# Interested to form an originals band?



## kyuzo (May 31, 2012)

Hey expats!! Anyone interested to form an originals 4-5 piece band? This is something long term to concentrate about and of course eventually we will go
Find some gigs. Genre will be mainly concentrating on indie/alternative. Those who are interested in post hardcore stuffs are also welcomed! I'm a guitarist myself so now we currently need a...

1) guitarist/vox
2) vox
3) bassist
4) drummer

Do reply to this thread if you are ever interested. I'm very open to other genres so don't feel shy and come chat for a while about other music so we can share!

Rock on, 
Kyuzo


----------



## Romka (May 9, 2013)

Hia . I am interested  I can play a little electric guitar but with some training I'll be good enough  . I also write good songs and music when am in mood


----------



## kyuzo (May 31, 2012)

Hi romka, so you have your own songs? Shards you have a soundcloud account or something?


----------



## kyuzo (May 31, 2012)

Hi romka, so you have your own songs?
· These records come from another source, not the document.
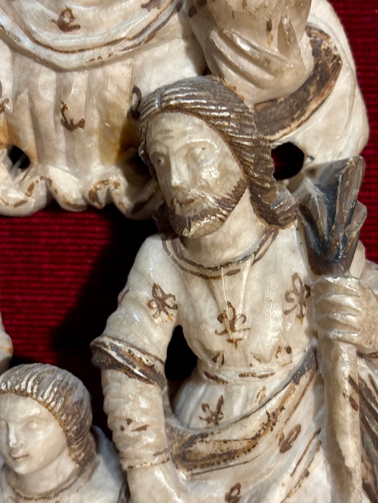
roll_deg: -0.5
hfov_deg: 28.0
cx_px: 189
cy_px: 252
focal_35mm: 52
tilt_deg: -10.4
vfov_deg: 36.8
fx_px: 757
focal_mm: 5.96
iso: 160
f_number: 1.6
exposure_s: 1/33
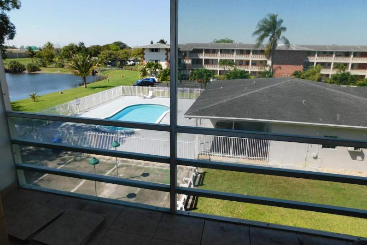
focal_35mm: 24
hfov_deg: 73.7
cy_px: 116
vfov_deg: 53.1
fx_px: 245
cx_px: 183
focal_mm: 4
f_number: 6
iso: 125
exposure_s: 1/400
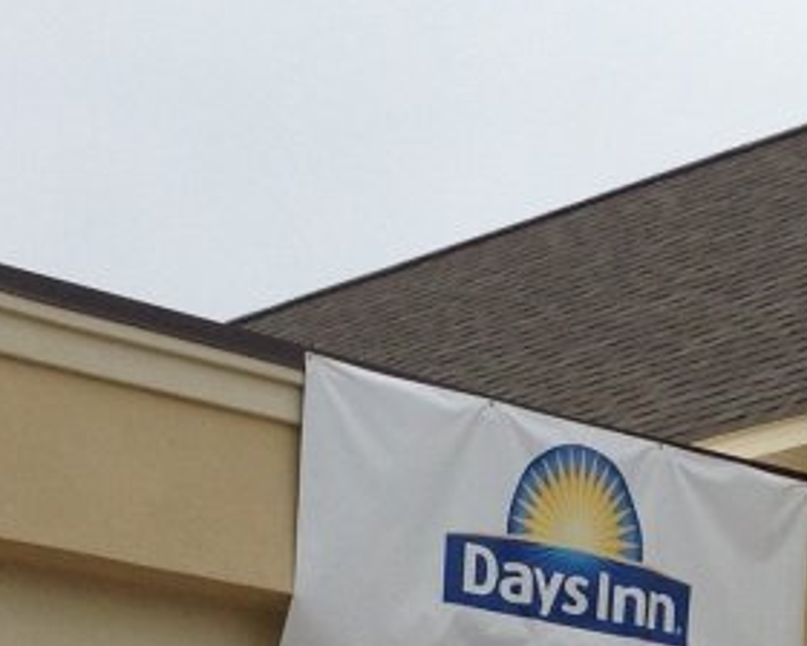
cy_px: 981
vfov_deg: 10.2
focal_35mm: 146
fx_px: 3487
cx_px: 640
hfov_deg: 13.1
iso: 50
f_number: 2.4
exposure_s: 1/1374
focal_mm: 4.28
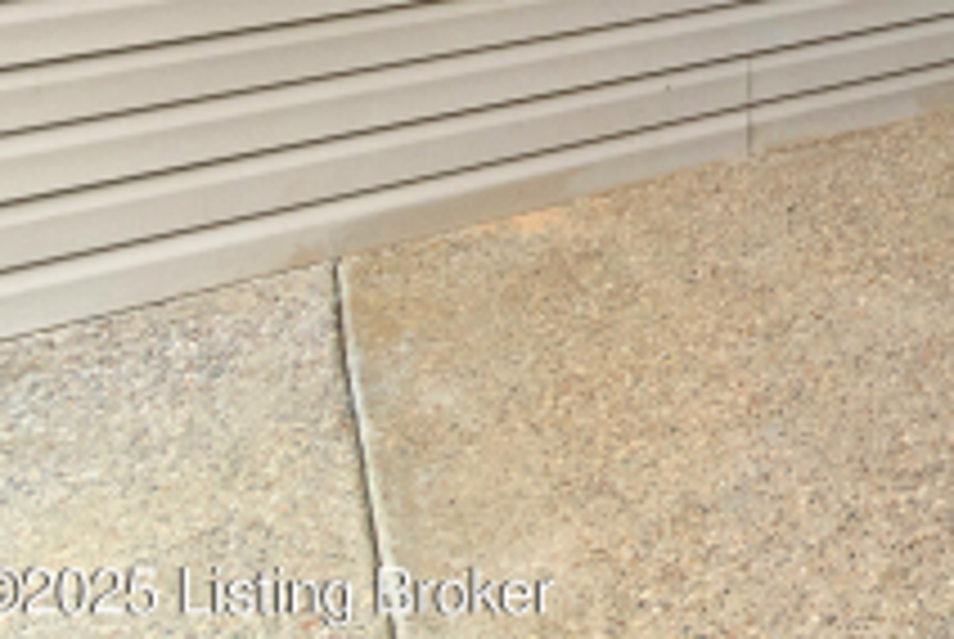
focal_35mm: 53
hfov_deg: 23.1
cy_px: -432
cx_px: 1656
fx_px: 1406
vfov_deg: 20.2
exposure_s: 1/13
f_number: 8
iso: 400
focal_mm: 10
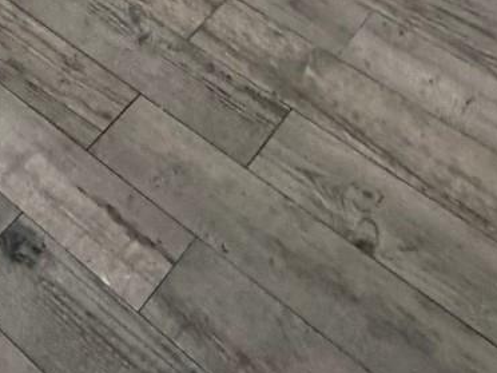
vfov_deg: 13.5
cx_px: -73
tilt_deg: -15.6
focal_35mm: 77
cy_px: -540
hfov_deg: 23.5
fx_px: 1106
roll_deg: +1.2
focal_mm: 2.22
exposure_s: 1/120
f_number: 2.2
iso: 320
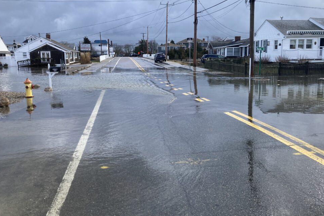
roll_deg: +0.8
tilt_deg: -8.3
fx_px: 279
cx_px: 169
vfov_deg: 42.3
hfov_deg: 60.3
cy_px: 96
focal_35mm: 31
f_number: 1.8
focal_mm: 3.99
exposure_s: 1/883
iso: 20
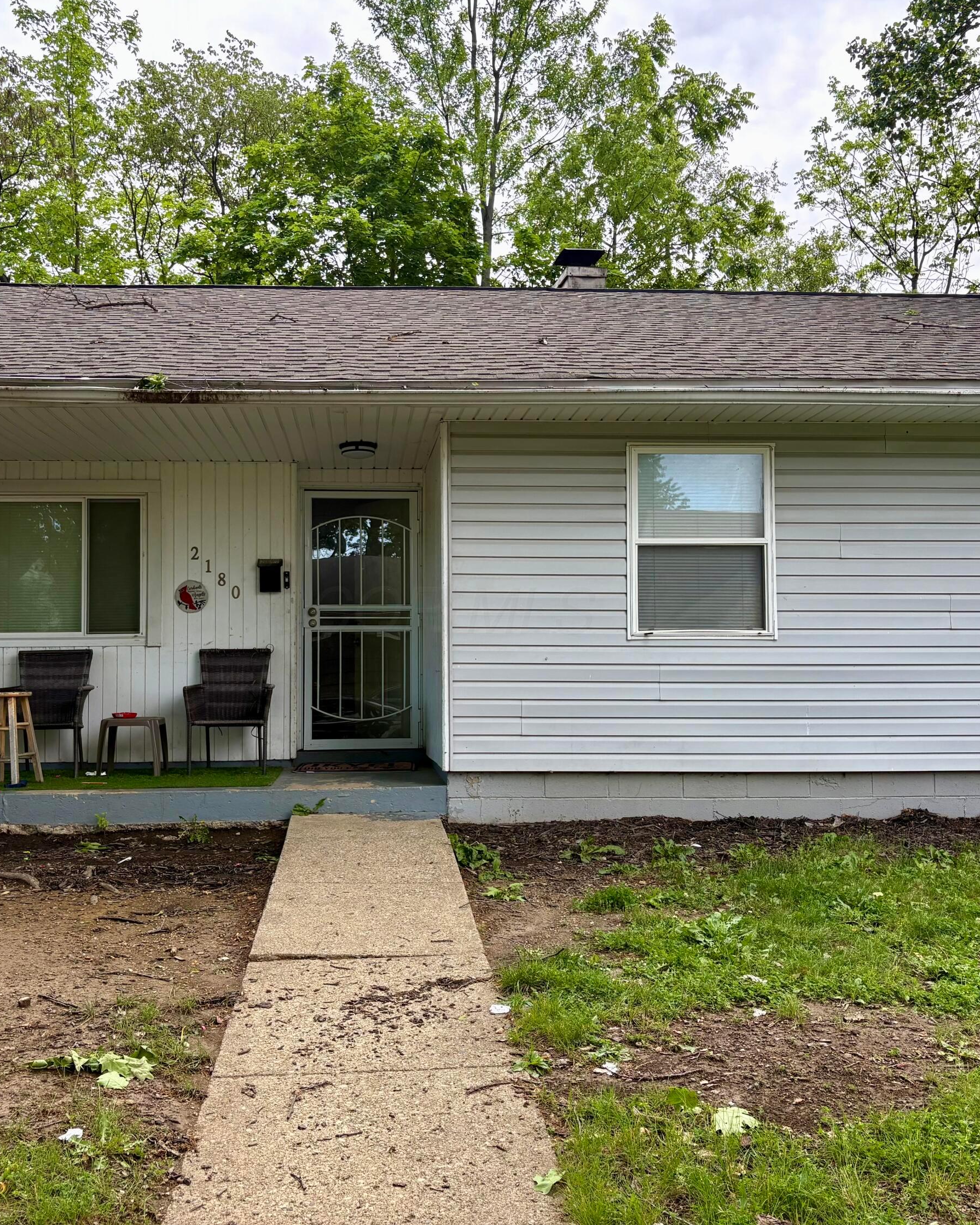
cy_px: 610
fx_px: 1233
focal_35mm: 34
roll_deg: +0.6
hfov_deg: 43.3
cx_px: 430
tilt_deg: +3.5
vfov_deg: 52.8
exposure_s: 1/478
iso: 64
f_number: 1.6
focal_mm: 5.96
Do you have a soundcloud account or something? Are you into post hardcore music too? Maybe you can share with me more about your influences.


----------



## Romka (May 9, 2013)

Hi , no I don't have soundcloud  and nothing written or done (left all my notes back home and now am in singapore) . I am just interested


----------



## kyuzo (May 31, 2012)

We'll see how the response goes.. Seems quite dead at the moment.


----------